WHAT YOU HAVE TO DO:
As you restate the entries, keep every word intact and leave out whatever images they hold.

::::

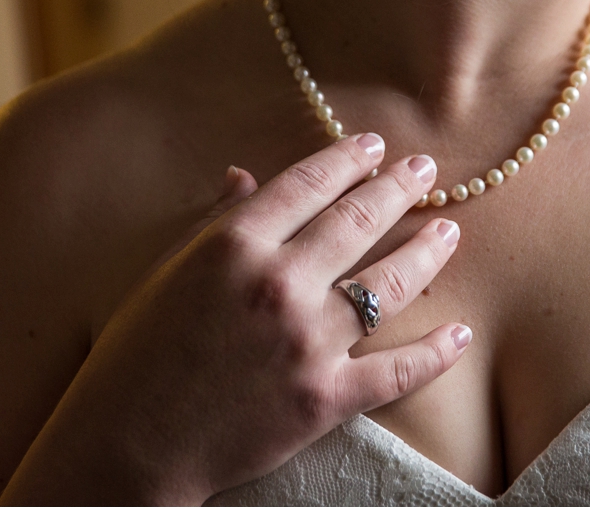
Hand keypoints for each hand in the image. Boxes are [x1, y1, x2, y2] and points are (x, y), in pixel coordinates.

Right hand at [0, 134, 467, 504]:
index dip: (347, 158)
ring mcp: (306, 342)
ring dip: (427, 252)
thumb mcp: (166, 272)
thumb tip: (244, 174)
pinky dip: (436, 353)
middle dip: (398, 188)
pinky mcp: (325, 399)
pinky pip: (398, 370)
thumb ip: (215, 221)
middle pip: (358, 220)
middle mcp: (278, 283)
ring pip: (389, 283)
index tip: (373, 145)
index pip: (308, 183)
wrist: (128, 445)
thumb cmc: (136, 354)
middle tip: (425, 170)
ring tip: (449, 232)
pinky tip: (462, 333)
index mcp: (234, 244)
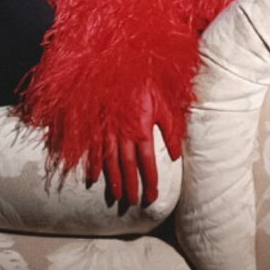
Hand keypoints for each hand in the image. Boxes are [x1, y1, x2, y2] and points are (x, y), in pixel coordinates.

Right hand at [83, 85, 183, 207]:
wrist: (119, 66)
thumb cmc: (145, 84)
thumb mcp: (164, 105)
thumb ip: (171, 132)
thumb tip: (176, 156)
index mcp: (142, 132)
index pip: (147, 164)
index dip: (150, 183)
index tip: (152, 198)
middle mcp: (123, 136)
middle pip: (127, 168)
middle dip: (131, 188)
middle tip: (133, 203)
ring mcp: (107, 131)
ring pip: (110, 163)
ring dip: (113, 182)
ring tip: (116, 197)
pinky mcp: (96, 125)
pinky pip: (93, 150)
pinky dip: (93, 165)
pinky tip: (93, 178)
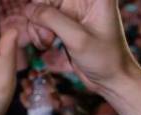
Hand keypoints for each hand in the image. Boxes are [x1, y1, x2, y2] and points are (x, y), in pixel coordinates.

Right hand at [21, 0, 139, 89]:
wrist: (112, 80)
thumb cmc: (105, 60)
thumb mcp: (78, 39)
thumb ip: (51, 19)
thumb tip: (28, 8)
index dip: (47, 3)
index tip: (53, 22)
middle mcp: (85, 0)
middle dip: (40, 15)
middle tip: (47, 38)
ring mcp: (72, 8)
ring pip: (40, 6)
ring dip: (37, 25)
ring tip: (46, 43)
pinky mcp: (64, 20)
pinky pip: (40, 18)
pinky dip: (38, 30)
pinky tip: (45, 44)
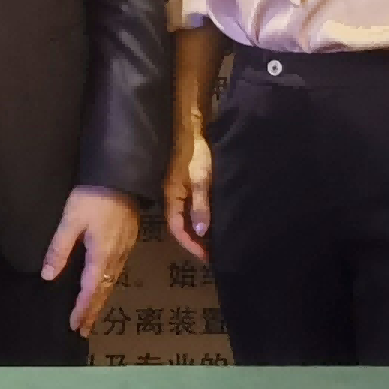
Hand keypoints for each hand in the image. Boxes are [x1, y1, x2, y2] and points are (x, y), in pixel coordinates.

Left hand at [41, 184, 140, 337]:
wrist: (122, 176)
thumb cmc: (94, 197)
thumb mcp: (71, 220)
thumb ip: (59, 248)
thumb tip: (49, 275)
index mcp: (101, 255)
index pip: (90, 290)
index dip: (82, 308)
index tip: (74, 325)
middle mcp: (116, 257)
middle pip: (104, 291)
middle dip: (93, 311)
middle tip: (84, 330)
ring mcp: (124, 249)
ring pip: (112, 282)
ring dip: (101, 300)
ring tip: (92, 314)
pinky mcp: (128, 241)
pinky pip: (117, 272)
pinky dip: (108, 285)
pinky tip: (103, 285)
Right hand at [162, 126, 213, 262]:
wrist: (195, 131)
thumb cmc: (197, 154)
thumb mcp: (200, 179)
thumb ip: (200, 205)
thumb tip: (200, 231)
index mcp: (172, 198)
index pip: (177, 229)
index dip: (191, 244)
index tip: (206, 257)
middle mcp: (175, 199)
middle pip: (182, 227)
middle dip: (196, 243)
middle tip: (213, 255)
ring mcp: (182, 193)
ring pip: (189, 219)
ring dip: (201, 233)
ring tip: (216, 244)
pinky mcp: (191, 188)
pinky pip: (195, 210)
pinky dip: (204, 220)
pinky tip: (215, 225)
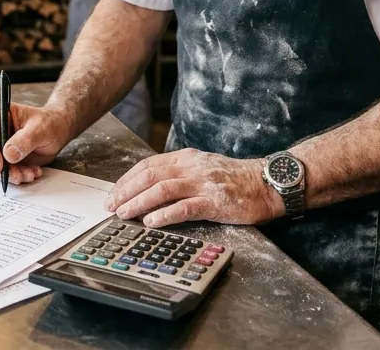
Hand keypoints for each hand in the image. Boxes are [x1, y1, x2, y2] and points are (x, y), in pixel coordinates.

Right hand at [0, 101, 74, 184]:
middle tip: (17, 176)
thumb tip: (8, 155)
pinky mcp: (3, 159)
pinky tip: (32, 172)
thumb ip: (25, 140)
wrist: (57, 131)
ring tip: (29, 174)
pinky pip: (3, 172)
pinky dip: (16, 176)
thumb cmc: (49, 123)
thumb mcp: (41, 128)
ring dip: (9, 174)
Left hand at [105, 149, 285, 227]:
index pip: (148, 165)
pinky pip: (185, 207)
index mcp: (187, 159)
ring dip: (139, 202)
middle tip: (111, 205)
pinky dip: (165, 214)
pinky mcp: (215, 202)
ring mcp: (204, 184)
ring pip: (163, 190)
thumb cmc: (235, 179)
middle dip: (126, 191)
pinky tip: (152, 221)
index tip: (113, 193)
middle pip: (150, 176)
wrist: (268, 183)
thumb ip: (180, 174)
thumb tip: (151, 187)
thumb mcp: (203, 168)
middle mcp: (192, 167)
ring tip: (124, 213)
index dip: (127, 179)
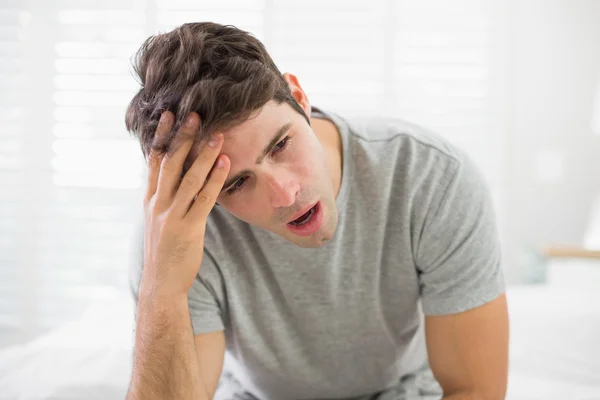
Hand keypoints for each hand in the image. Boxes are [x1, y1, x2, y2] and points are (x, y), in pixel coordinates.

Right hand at [139, 111, 229, 297]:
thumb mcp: (158, 221)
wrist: (161, 284)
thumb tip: (179, 179)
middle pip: (170, 163)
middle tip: (194, 114)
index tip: (169, 115)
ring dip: (203, 154)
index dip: (162, 137)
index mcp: (151, 200)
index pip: (154, 161)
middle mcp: (158, 204)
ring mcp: (172, 215)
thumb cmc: (164, 252)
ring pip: (188, 178)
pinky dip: (214, 179)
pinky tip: (225, 164)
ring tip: (217, 134)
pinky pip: (204, 198)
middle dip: (183, 137)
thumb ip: (166, 199)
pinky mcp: (188, 228)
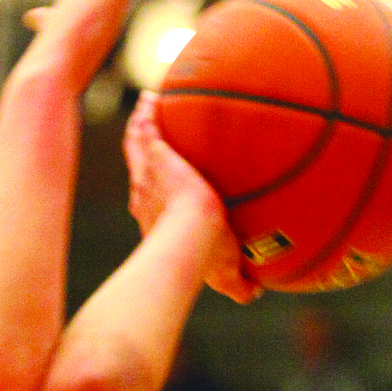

::::

ANSWER SPACE:
Hand keypoints for each hand in the image. Boxes are [x1, y1, x2, y2] and points are (x, y), in pixel coordinates.

Right hand at [0, 134, 467, 504]:
index dip: (347, 158)
ring mcp: (306, 342)
ring dip: (427, 252)
thumb mcp: (166, 272)
thumb tip: (244, 174)
pinky dip: (436, 353)
middle dip: (398, 188)
pinky mcp: (325, 399)
pinky pip: (398, 370)
thumb ip: (215, 221)
middle pip: (358, 220)
middle mcp: (278, 283)
ring pip: (389, 283)
index tip: (373, 145)
index pip: (308, 183)
wrist: (128, 445)
thumb cmc: (136, 354)
middle tip: (425, 170)
ring tip: (449, 232)
pinky tip: (462, 333)
index mcp: (234, 244)
Hand keypoints for each hand in the image. Boxes are [x1, y1, x2, y2] and points are (x, y), in pixel coordinates.

Right hand at [83, 85, 183, 207]:
wrist: (119, 66)
thumb cmc: (145, 84)
thumb mcp: (164, 105)
thumb ip: (171, 132)
thumb tip: (176, 156)
index mcp: (142, 132)
index pip: (147, 164)
index dip: (150, 183)
index tip: (152, 198)
middle mcp: (123, 136)
middle pip: (127, 168)
middle dip: (131, 188)
middle tip: (133, 203)
ring mcp: (107, 131)
ring pip: (110, 163)
ring dip: (113, 182)
ring tip: (116, 197)
pinky mcp: (96, 125)
pinky pip: (93, 150)
pinky dip: (93, 165)
pinky tip: (93, 178)
Hand keypoints for each hand in the image. Boxes are [x1, y1, x2, y2] and points are (x, y), in pixel coordinates.

Right hand at [21, 0, 139, 89]:
wrist: (112, 80)
thumb cmc: (105, 60)
thumb mcp: (78, 39)
thumb ip: (51, 19)
thumb tip: (28, 8)
index dip: (47, 3)
index tip: (53, 22)
middle mcp: (85, 0)
middle dip: (40, 15)
middle tip: (47, 38)
ring mcp: (72, 8)
ring pip: (40, 6)
ring dip: (37, 25)
ring tip: (46, 43)
pinky mcp: (64, 20)
pinky pip: (40, 18)
pinky dip: (38, 30)
pinky tip: (45, 44)
Hand keypoints for each hand in the image. Boxes are [x1, y1, x2, y2] and points are (x, y), in pixel coordinates.

Left hand at [41, 184, 140, 337]:
wrist: (122, 176)
thumb cmc: (94, 197)
thumb mcp: (71, 220)
thumb ip: (59, 248)
thumb tip: (49, 275)
index mcp: (101, 255)
index pip: (90, 290)
index dip: (82, 308)
index tip: (74, 325)
middle mcp: (116, 257)
middle pip: (104, 291)
middle dip: (93, 311)
middle tip: (84, 330)
ring mcp: (124, 249)
ring pip: (112, 282)
ring dip: (101, 300)
ring tip: (92, 314)
pinky mcp: (128, 241)
pinky pip: (117, 272)
pinky dip: (108, 285)
pinky tip: (103, 285)
Right hand at [162, 126, 213, 262]:
wrist: (195, 131)
thumb cmc: (197, 154)
thumb mcp: (200, 179)
thumb ip: (200, 205)
thumb tip: (200, 231)
index mcp: (172, 198)
index pip: (177, 229)
index dip: (191, 244)
index tip: (206, 257)
middle mcp: (175, 199)
middle pip: (182, 227)
middle dip: (196, 243)
middle tip: (213, 255)
ring mcp: (182, 193)
ring pip: (189, 219)
ring dip: (201, 233)
ring tip: (216, 244)
pinky mcp: (191, 188)
pinky pip: (195, 210)
pinky dip: (204, 220)
pinky tip: (215, 225)
Hand keypoints for each hand in the image. Boxes are [x1, y1, x2, y2] and points are (x, y), in pixel coordinates.

Right hand at [0, 101, 74, 184]:
middle tip: (17, 176)
thumb tip: (8, 155)
pinky mcp: (3, 159)
pinky tip: (32, 172)
thumb ip: (25, 140)
wrist: (57, 131)
ring tip: (29, 174)
pinky pip: (3, 172)
pinky dip: (16, 176)
thumb cmc: (49, 123)
thumb mcp: (41, 128)
ring dip: (9, 174)
Left hand at [105, 149, 285, 227]:
index pip: (148, 165)
pinky pip: (185, 207)
index mcp: (187, 159)
ring dip: (139, 202)
middle tip: (111, 205)
pinky dip: (165, 214)
pinky mcp: (215, 202)
ring mcp: (204, 184)
ring pip: (163, 190)
thumb cmc: (235, 179)
middle dip: (126, 191)
pinky tip: (152, 221)
index tip: (113, 193)
middle pip: (150, 176)
wrist: (268, 183)
thumb ip: (180, 174)
thumb tip: (151, 187)
thumb mcp: (203, 168)
middle mcp: (192, 167)
ring tip: (124, 213)
index dip: (127, 179)
Hand keypoints for each hand in the image. Boxes are [x1, y1, x2, y2] and points are (x, y), in pixel coordinates.

Right hand at [139, 111, 229, 297]:
thumb mcp: (158, 221)
wrist: (161, 284)
thumb tip: (179, 179)
middle pip: (170, 163)
middle tip: (194, 114)
index tip: (169, 115)
ring dip: (203, 154)
index dip: (162, 137)
index mcp: (151, 200)
index pip: (154, 161)
middle mcp: (158, 204)
ring mcp: (172, 215)
thumb cmc: (164, 252)
ring pip: (188, 178)
pinky dip: (214, 179)
pinky tip: (225, 164)
ring tip: (217, 134)
pinky pip: (204, 198)
middle dip: (183, 137)
thumb ip: (166, 199)
pinky mcp: (188, 228)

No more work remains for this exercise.